*** Opening of Recorded information ***

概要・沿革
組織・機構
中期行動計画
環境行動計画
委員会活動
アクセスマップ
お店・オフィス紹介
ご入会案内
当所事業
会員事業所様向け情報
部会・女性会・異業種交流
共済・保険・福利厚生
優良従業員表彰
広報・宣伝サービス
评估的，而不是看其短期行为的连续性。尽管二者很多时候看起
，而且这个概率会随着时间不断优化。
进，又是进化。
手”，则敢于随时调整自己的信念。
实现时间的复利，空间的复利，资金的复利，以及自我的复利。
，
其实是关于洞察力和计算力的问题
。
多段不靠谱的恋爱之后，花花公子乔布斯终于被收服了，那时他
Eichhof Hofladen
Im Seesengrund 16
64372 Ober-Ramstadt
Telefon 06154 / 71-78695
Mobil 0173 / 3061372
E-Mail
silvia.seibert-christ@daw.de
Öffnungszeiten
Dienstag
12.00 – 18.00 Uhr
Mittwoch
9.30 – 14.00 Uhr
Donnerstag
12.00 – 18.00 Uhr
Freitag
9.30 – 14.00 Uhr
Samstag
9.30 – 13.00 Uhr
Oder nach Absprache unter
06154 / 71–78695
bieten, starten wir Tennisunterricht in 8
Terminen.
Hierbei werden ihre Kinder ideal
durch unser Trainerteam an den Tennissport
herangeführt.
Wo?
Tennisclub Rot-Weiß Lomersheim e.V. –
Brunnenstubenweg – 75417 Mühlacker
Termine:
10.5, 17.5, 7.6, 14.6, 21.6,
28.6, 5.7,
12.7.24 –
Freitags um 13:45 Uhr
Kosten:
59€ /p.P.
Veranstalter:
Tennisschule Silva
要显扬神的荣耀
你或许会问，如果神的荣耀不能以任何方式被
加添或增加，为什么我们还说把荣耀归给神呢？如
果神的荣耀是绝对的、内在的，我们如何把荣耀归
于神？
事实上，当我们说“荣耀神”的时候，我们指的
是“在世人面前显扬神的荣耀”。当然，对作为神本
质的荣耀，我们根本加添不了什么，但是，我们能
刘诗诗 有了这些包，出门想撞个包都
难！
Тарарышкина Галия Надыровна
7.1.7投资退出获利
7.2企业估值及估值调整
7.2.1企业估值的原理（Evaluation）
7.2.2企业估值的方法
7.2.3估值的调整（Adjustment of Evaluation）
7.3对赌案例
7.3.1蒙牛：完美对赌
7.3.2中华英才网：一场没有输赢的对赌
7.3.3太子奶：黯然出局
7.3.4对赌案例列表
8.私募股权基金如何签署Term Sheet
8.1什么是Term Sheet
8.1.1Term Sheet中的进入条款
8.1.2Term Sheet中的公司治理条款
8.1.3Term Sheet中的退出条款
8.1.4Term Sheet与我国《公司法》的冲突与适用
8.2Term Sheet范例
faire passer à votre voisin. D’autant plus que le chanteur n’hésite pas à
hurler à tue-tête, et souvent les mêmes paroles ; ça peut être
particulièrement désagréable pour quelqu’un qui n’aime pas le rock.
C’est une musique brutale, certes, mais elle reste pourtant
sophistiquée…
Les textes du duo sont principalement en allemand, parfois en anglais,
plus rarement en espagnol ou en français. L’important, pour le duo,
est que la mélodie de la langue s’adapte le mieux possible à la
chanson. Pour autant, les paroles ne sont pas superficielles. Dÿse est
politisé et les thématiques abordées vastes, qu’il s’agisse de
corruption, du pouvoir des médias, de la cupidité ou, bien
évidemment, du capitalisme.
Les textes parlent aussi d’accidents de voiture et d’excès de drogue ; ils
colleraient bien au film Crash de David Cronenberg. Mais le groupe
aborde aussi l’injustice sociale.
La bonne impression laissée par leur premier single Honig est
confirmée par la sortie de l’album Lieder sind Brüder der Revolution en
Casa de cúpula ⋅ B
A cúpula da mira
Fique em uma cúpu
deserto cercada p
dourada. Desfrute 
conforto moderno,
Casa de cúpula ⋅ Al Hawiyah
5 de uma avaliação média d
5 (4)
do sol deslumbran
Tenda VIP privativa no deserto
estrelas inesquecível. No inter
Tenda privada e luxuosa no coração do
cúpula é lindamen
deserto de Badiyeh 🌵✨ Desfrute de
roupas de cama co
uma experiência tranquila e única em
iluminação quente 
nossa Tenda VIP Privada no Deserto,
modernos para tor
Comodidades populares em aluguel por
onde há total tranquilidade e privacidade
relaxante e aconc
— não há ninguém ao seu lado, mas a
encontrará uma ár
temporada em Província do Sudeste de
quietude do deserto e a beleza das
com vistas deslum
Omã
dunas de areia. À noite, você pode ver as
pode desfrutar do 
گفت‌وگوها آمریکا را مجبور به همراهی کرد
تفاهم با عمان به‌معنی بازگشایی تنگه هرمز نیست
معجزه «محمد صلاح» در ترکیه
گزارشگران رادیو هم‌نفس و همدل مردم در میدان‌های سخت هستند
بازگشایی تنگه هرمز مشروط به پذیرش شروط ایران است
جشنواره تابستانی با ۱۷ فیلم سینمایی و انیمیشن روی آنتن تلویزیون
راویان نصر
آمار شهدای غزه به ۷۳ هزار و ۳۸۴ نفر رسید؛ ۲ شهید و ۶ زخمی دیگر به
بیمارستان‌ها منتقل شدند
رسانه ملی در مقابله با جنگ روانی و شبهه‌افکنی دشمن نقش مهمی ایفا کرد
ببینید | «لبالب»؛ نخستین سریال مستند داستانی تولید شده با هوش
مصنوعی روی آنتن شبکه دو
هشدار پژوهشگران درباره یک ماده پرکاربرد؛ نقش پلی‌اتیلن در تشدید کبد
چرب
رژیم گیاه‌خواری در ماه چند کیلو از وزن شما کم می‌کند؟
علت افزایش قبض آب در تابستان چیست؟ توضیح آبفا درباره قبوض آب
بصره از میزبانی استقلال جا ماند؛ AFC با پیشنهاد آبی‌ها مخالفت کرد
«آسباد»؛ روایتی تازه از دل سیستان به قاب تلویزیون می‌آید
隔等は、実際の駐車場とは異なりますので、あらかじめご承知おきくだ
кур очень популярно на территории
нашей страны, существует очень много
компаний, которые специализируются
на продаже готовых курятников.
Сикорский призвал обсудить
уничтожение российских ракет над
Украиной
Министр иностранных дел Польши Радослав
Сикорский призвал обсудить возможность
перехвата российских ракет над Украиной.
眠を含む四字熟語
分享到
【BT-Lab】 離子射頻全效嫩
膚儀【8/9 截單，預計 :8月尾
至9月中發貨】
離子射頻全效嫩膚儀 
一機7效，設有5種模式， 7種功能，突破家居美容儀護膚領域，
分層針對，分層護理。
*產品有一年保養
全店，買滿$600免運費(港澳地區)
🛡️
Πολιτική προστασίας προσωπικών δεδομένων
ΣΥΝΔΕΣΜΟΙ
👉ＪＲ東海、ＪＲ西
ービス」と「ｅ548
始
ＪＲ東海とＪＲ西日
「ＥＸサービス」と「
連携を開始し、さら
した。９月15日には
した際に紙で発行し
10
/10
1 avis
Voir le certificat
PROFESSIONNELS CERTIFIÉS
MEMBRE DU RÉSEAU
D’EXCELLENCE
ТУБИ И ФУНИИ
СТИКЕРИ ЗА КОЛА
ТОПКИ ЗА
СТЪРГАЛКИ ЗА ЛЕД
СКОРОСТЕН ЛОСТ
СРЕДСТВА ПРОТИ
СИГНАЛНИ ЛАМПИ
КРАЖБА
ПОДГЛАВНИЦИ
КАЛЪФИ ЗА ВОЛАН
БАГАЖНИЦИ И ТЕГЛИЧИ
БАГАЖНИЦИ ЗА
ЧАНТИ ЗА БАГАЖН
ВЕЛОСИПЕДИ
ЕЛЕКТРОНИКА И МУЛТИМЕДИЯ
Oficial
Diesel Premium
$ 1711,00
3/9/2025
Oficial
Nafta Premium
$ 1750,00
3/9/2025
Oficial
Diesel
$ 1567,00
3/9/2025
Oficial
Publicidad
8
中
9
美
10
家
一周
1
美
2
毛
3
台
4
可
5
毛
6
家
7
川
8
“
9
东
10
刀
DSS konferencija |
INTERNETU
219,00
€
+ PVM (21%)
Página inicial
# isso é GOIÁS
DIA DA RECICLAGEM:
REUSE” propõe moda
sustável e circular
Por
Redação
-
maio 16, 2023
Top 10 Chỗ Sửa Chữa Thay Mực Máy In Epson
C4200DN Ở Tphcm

*** Close of Recorded information ***

What to do
Among the records above, find the lines that contain "plus" and copy every one.

Task result
faire passer à votre voisin. D’autant plus que le chanteur n’hésite pas à
plus rarement en espagnol ou en français. L’important, pour le duo,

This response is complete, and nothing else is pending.